私たちが、実家に着くと樹木医さんは、すでに到着していて「この木ですね」と言いながら、ニコニコ梅の木を見ていました。
年の頃は50代? 植木屋さんのような恰好をしていて落ちついた方でした。
梅の木の幹の空洞(うろ)は、昨年よりちょっと大きくなっているように思え、なんと言われるのか、私は、ドキドキでした。

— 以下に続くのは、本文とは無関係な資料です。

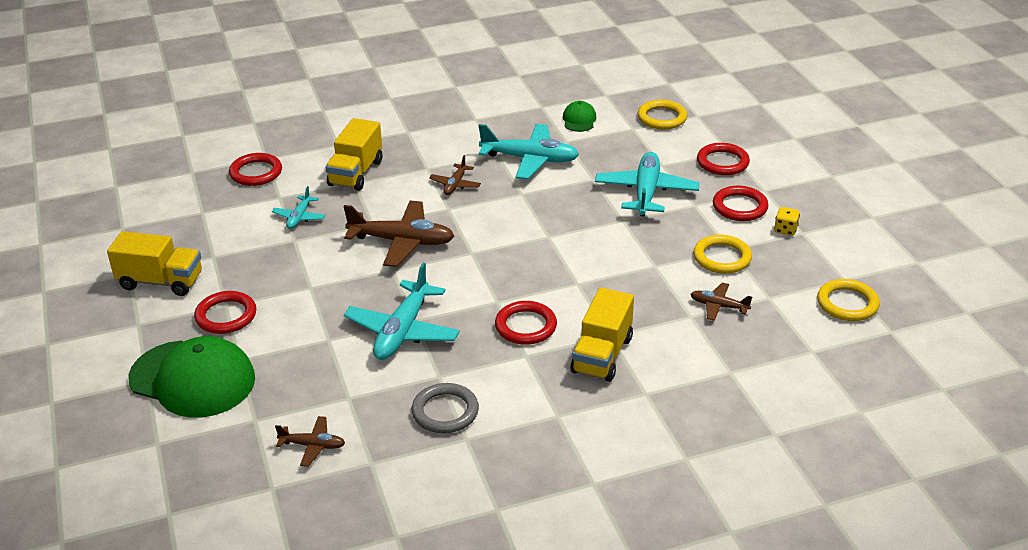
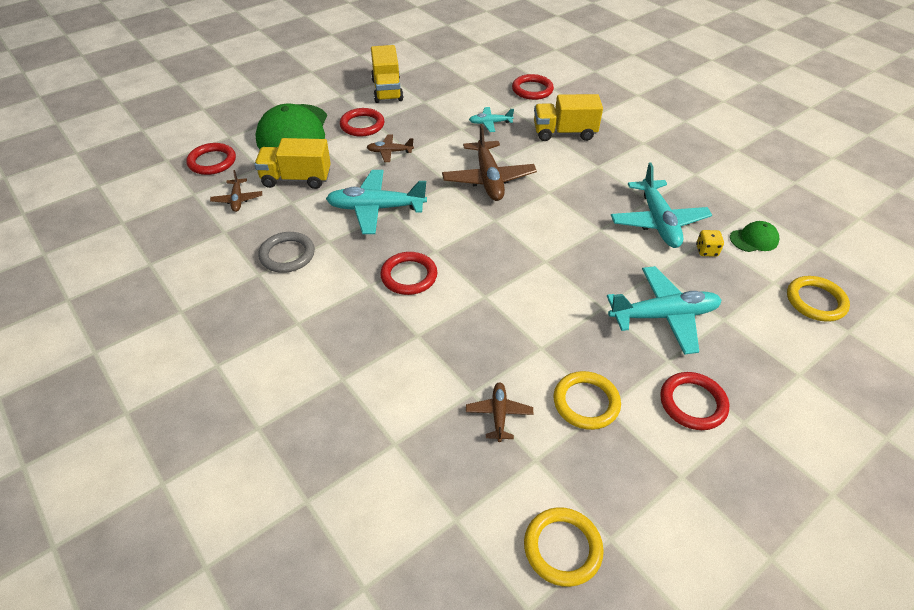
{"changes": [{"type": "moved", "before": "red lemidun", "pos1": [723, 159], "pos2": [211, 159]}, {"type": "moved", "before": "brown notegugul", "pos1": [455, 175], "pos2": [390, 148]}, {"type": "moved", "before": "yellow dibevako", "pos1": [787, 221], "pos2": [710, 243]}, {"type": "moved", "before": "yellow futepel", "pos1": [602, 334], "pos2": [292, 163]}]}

「ちょっと失礼」と言って、小型の木槌で幹をたたいて音を確認して、
薄くなって乾いた音のする部分は、強くたたいて、なんとバシバシと叩き割って、穴をどんどん大きくしていくではないですか・・・
穴の中にも、鉄の棒を入れてうろの中をかき回して、中のおがくずのようになっていた部分をバサバサと落とすと、何に巣くっていたアリとアリの幼虫と卵が、それと一緒にドサッと落ちてきて、アリたちは大騒ぎでした。
心配してみていると、樹木医さんが言うには、
「梅の木は、枝を切った時や何かの拍子に幹に傷がつくとそこから次第に腐っていき、幹の中に腐った部分ができて空洞(うろ)うろになることが多いです。この木も、下の枝を切った時にできた傷と幹がこすれてできた傷から腐っていったようです」
なんと、そんなことが起きていたとは・・・・
樹木医さんは続けます。
「しかし、腐ってうろになっているところを取り巻いて、幹が一段とかなり太くなり、根も非常に太くなって踏ん張って非常に硬くて強いです。だから、この木は健康です。うろの部分は、小さくなることはありませんが、健康な部分が支えているのでこの木は倒れません。うろの中の虫たちも、枯れた部分に住まわせてもらっているだけで、木に対して、直接的に悪さをしている訳ではなく、虫によってうろが広がる訳でもないです」
私は、ほっとしながら、これから何をしたら良いかをうかがうと、
「うろに防腐剤を塗ったこともありまたが、たびたび塗りなおさなければならないし、効果がさほどある訳ではないので、何もしなくて良いです。うろの中がよく乾くように、風通しが良いようにうろの口をふさがないようにしてください」
と言って、うろができているのとは反対側の幹の皮をたたいて、枯れて薄くなっていた部分を割って、穴をあけて、うろを貫通させました。
風通しをよくするためだそうです。
というわけで、
見た目ではうろの穴は一段と非常に大きくなり、幹の向こう側に貫通してしまい、
虫たちが出はいりしていますが、
梅の木の力を信じて、安心して放っておくことにしました。
失ったもの、悪くなったものを何とか元にもどそうとするのではなく、
今ある力を、今あるものを大切にしていくことが大切なんですね。
そう思ってみると、うろの空いた我が家の梅の木、ちょっと風情が出て貫禄のある木に見えてきました。
樹木医さんって、木の力を知っていて、それを最大限に生かそうとする人なんですね。
樹木医さんに診ていただいた後、
安心して、2階の屋根から梅の木に登り、梅もぎをして帰ってきました。
今年は、例年以上に良い梅がたくさん採れました。